About Me
- Robert
- I'm a 2009 graduate of Dartmouth College who loves Jesus, my wife and all things Northeast.
Sunday, June 17, 2012
A problematic benefaction
Medical and humanitarian organizations routinely collect recently expired medications from U.S. hospitals, doctors' offices, and ambulance services for distribution in impoverished nations. Proponents of this practice assert that the medication is still safe and largely effective, and it would have just gone to waste otherwise. This way people can have access to drugs that would have otherwise remained beyond their reach. Still, I can't shake the nagging doubt: Is this an ethical thing to do? A condescending one? Or is it noble and praiseworthy?
Reduced to its simplest form, the argument against sending expired medication to Third World countries goes something like this: These drugs aren't good enough for Americans to take themselves, but they're good enough for people in poorer nations? Who do we think we are?

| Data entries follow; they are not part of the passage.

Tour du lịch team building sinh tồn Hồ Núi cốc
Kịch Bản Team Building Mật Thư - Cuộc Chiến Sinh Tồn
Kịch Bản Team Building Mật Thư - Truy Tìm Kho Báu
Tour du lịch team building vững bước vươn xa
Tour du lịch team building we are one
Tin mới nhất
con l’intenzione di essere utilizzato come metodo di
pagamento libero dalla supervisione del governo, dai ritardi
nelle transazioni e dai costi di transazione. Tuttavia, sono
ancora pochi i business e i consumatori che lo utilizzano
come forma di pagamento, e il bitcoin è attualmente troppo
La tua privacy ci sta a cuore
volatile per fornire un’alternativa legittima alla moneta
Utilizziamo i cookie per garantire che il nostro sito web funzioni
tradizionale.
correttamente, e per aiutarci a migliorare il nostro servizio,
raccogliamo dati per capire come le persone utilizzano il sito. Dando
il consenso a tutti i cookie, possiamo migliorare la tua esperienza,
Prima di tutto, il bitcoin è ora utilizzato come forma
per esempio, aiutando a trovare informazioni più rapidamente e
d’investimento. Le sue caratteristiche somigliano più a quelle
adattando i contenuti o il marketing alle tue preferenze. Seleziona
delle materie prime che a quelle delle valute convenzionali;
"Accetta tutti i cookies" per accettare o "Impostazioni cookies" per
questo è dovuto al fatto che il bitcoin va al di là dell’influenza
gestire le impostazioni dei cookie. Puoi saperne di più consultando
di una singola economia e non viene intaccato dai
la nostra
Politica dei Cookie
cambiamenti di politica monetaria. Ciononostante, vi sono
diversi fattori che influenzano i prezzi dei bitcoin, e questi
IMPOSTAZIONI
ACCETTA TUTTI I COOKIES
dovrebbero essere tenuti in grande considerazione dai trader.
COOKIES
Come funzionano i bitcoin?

I've never been involved in this practice myself, but I suspect that many supporters would reframe the question not as one of drugs being good enough for some and not for others but as one of regulatory reasonableness. Not all expiration dates refer to the medicine's point of last effectiveness/safety. Some, for example, refer to the guaranteed sterility of the packaging. And then there are some drugs which really don't "expire" per se. "D50," which is used to correct hypoglycemic emergencies, is a prime example: It's sugar and water. That's it.
One could make a further case against the regulatory standards that have been imposed on pharmaceutical companies, saying that many expiration dates have been artificially or arbitrarily contrived. I know little about pharmaceutical regulations, so I can't speak to this point. I am not persuaded by it, however, since I have a hard time believing that the oversight agencies knowingly impose false or incorrect standards.
I find the humanitarian argument most compelling and also most troublesome. I recognize that this may be one of the only ways that large numbers of people can obtain medicine they sorely need, and I in no way oppose that objective. But declaring medicine unfit for patient consumption in the United States and then turning around and sending it to patients abroad just doesn't seem right.
There has to be a better way to meet the needs of the medically underserved. Whether it be new international aid initiatives, pharmaceutical grant programs, or something else, this is a problem that has to have a solution. And I want to emphasize that I admire medical and humanitarian groups for the selflessness and dedication they practice day in and day out; it is only this one component of their work that I have doubts about.
I recognize the elements of truth in many of the arguments for and against doing this. Ultimately, though, if I have to remove a vial of medication from my ambulance because it is no longer appropriate to give to a patient, then I simply can't condone it being sent off for use on a patient.